Date: 2016-02-17 08:09 pm (UTC)
From: [identity profile] khiemtran.livejournal.com
One thing that was bugging me was that if these were night herons then they all didn't have the full adult colouring, and as we saw more and more it became obvious that they couldn't all be juveniles. Then, when we were on our summer holidays, I took a photo of what looked like a real adult nankeen night heron and it looked quite different (some of the earlier pictures that matched the birds we see hear were from the internet and probably mislabelled like mine). Finally, I did a wider search and found that the adult striated heron was a far more likely match. For some reason, it didn't show up in the lists of common birds that the nankeen night heron is in, but they certainly seem more common around here.

Date: 2016-02-17 04:19 pm (UTC)
From: [identity profile] puddleshark.livejournal.com
Those are some amazing pictures. I wish I could get that close to my egrets.

What an extraordinary neck - hard to believe it's the same bird in pictures one and four!

Date: 2016-02-17 08:10 pm (UTC)
From: [identity profile] khiemtran.livejournal.com
Yes, it's a real mystery how it carries it around. I can only guess it's folded up under its feathers, or maybe the skin around its neck is loose enough that you can't see the neck is bent.

Date: 2016-02-17 07:04 pm (UTC)
julesjones: (Default)
From: [personal profile] julesjones
Giggling at the angry penguin, because yes, that is exactly what it looks like in that photo. :-)

Date: 2016-02-17 08:11 pm (UTC)
From: [identity profile] khiemtran.livejournal.com
It does, doesn't it? I think this is actually its alert position, where it's holding its head up high to look around. It's not so obvious in the photo because I'm looking down at it from a small bridge over the creek.

I need a transformer icon...

Date: 2016-02-19 02:17 pm (UTC)
From: [identity profile] asakiyume.livejournal.com
It's a transformer bird--more than meets the eye.

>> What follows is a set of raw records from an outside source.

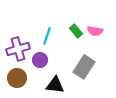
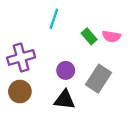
cyan line: (47, 36) -> (54, 19), moved
purple circle: (40, 60) -> (66, 70), moved

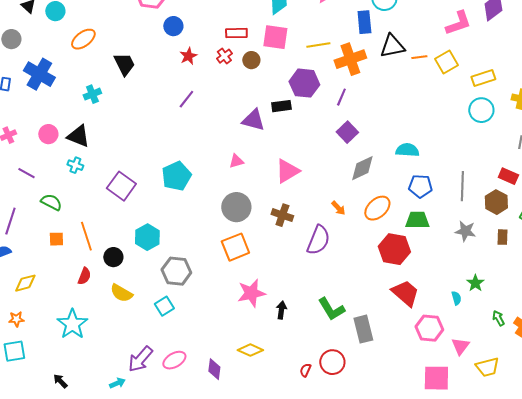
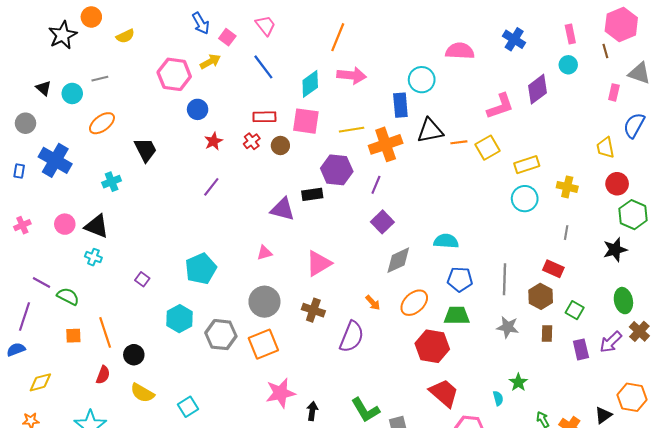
purple line: (26, 173) -> (41, 283), moved
purple square: (121, 186) -> (142, 279), size x0.5
cyan hexagon: (147, 237) -> (179, 319), moved
gray hexagon: (176, 271) -> (221, 335), moved

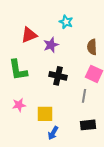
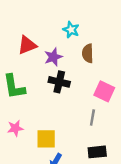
brown semicircle: (92, 47) -> (88, 53), moved
black cross: (58, 76) -> (59, 82), moved

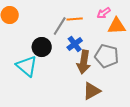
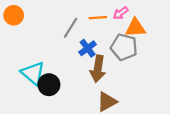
orange line: (75, 19) -> (98, 18), moved
black circle: (42, 47) -> (49, 85), moved
gray pentagon: (107, 56) -> (124, 47), moved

I was also interested in your experience figuring out what type of heron it actually was (what you wrote to [livejournal.com profile] mnfaure up above. I've had that happen too (not with herons, but with plants, which you'd think it would be harder to make mistakes about).

Re: I need a transformer icon...

Date: 2016-02-19 09:50 pm (UTC)
From: [identity profile] khiemtran.livejournal.com
Yes, I just hope other people don't find my mislabelled photos now and use them to make the same mistake.